Hi. I am going through the course “ GitLab CI/CD: Architecting, Deploying, and Optimizing Pipelines” and I am also doing all the steps in parallel in my gitlab as well.
At the module “Job - Configuring Kubeconfig file” there is this kubeconfig file show in the video.
I am not able to continue to continue with the gitlab jobs as I do not have this exact kubeconfig file from the course.
Dear Kodekloud could you provide this file to me so I can add it and run the job myself in my gitlab too?Without this the job fails.
The kubeconfig should be available in the Lab env as ~/.kube/config.
You can refer to the notes here for more info on how to use it in CI.
I am not talking about the Lab env. (Btw I tried that by using the file from the lab and is not working as it is different).
I am talking about the kubeconfig file from the video, from the demo presentation. That one is different.
You don’t need that exact file. If you’re deploying this on your own systems, you need a kubeconfig file that points to a K8s cluster that is accessible to your gitlab install. Not knowing what hardware configuration you have, we can’t say what that file contains. But the key point is that the the kubeconfig file needs to have a K8s endpoint for kube-apiserver that can be accessed from gitlab.

#### Required action 1
Answer these questions from the forum thread about the kubeconfig file:
(a) Which course is the poster working through?
(b) Where should the kubeconfig be available in the Lab env?
(c) According to the last reply, what must the kubeconfig file have?
#### Required action 2
For each statement, say whether it agrees with the forum thread about the kubeconfig file. Answer yes or no and quote the words that decide it.
(a) The poster reports that the kubeconfig file from the lab worked.
(b) The last reply says the exact file from the video is required.
(c) The kubeconfig file appears in the module “Job - Configuring Kubeconfig file”.
#### Required action 3
Reproduce the part of the forum thread about the kubeconfig file between "Dear Kodekloud could" and "it is different).", inclusive.

#### Given data
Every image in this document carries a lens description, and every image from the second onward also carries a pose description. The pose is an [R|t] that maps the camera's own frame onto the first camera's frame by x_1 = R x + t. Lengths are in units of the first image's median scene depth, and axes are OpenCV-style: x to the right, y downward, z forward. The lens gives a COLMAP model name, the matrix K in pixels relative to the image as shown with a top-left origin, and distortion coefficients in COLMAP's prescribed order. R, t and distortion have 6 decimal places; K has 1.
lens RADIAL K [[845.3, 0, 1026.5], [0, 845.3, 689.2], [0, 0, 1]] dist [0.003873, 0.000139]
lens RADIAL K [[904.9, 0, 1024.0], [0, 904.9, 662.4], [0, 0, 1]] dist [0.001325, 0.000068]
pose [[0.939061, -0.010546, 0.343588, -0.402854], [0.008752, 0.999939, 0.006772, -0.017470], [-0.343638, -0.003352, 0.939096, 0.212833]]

#### Written response 1
(a) “GitLab CI/CD: Architecting, Deploying, and Optimizing Pipelines”
(b) As ~/.kube/config
(c) A K8s endpoint for kube-apiserver that can be accessed from gitlab

#### Written response 2
(a) No: "Btw I tried that by using the file from the lab and is not working as it is different"
(b) No: "You don’t need that exact file."
(c) Yes: "At the module “Job - Configuring Kubeconfig file” there is this kubeconfig file show in the video."

#### Written response 3
Dear Kodekloud could you provide this file to me so I can add it and run the job myself in my gitlab too?Without this the job fails.
The kubeconfig should be available in the Lab env as ~/.kube/config.
You can refer to the notes here for more info on how to use it in CI.
I am not talking about the Lab env. (Btw I tried that by using the file from the lab and is not working as it is different).